The use of exhaled breath tests may qualify as a noninvasive biomarker for the diagnosis of an acute exacerbation of chronic obstructive pulmonary disease (COPD). A prospective observational follow-up study on the subject was conducted at 2 teaching hospitals in Amsterdam, The Netherlands, and the results were published in the Journal of Chronic Obstructive Pulmonary Disease.1

Recognizing that the diagnosis of a COPD exacerbation is based solely on symptoms, the investigators hypothesized that exhaled breath profiles as measured by gas chromatography-mass spectrometry (GC-MS) or electronic nose (eNose) differ between patients with stable disease vs patients with disease exacerbations and thus may be potential biomarkers for COPD exacerbations. In the study, researchers obtained breath samples during stable COPD, during a subsequent disease exacerbation, and after recovery. They analyzed the samples using GC-MS and eNose.

The investigators measured clinical control with the use of the Clinical COPD Questionnaire (CCQ) symptom scores,2 which were linked to univariate outcomes of GC-MS and eNose via the use of analysis of covariance. The CCQ is a self-administered questionnaire that includes 10 questions in 3 domains (ie, symptoms, functional state, and mental state). After multivariate analysis modeling by Principal Component Analysis, the investigators conducted paired student t-tests.

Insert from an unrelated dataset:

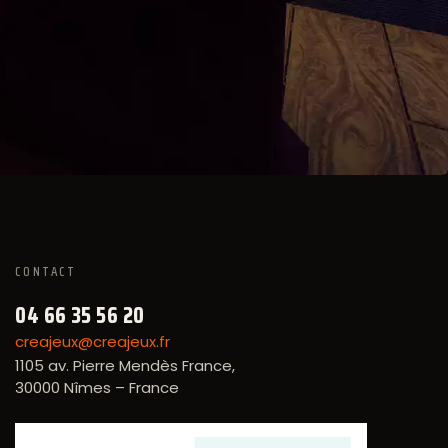
CONTACT
04 66 35 56 20
creajeux@creajeux.fr
1105 av. Pierre Mendès France,
30000 Nîmes – France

The researchers told all patients to refrain from eating, drinking, and smoking for ≥2 hours before the collection of breath samples to minimize the influence of exogenous compounds. They included a total of 68 patients in the study; 31 experienced an exacerbation and 18 of these fulfilled the predefined criteria. Researchers successfully obtained breath samples from 18 patients during an exacerbation and from 16 patients after recovery. Overall, 14 patients had complete data available for GC-MS analysis and 14 had complete data for eNose analysis; 12 of these patients had complete data for both analyses.

Related Articles

Results of the study demonstrated significant differences in breathprints obtained during exacerbations compared with baseline and recovery for both GC-MS and eNose. Breath profiles obtained by GC-MS and eNose demonstrated correct classification of 71% of patients (10/14) at baseline vs exacerbation and of 78% of patients (11/14) for exacerbation vs recovery.

The investigators concluded that these findings offer proof of principle that exhaled breath can serve as a noninvasive biomarker for diagnosing COPD exacerbations. Of particular note is the fact that as breathprints at baseline and after clinical recovery did not differ, this suggests the existence of complete recovery of metabolic activity as captured in exhaled air. Replication of the current data in a large COPD cohort is warranted to render the analysis of volatile organic compounds applicable to the monitoring of patients with COPD.

References

1. van Velzen P, Brinkman P, Knobel HH, et al. Exhaled breath profiles before, during and after exacerbation of COPD: a prospective follow-up study [published online October 7, 2019]. COPD.  doi:10.1080/15412555.2019.1669550

2. van der Molen T, Willemse BW, Schokker S, ten Hacken NH, Postma DS, Juniper EF. Development, validity and responsiveness of the Clinical COPD Questionnaire.Health Qual Life Outcomes. 2003;1:13.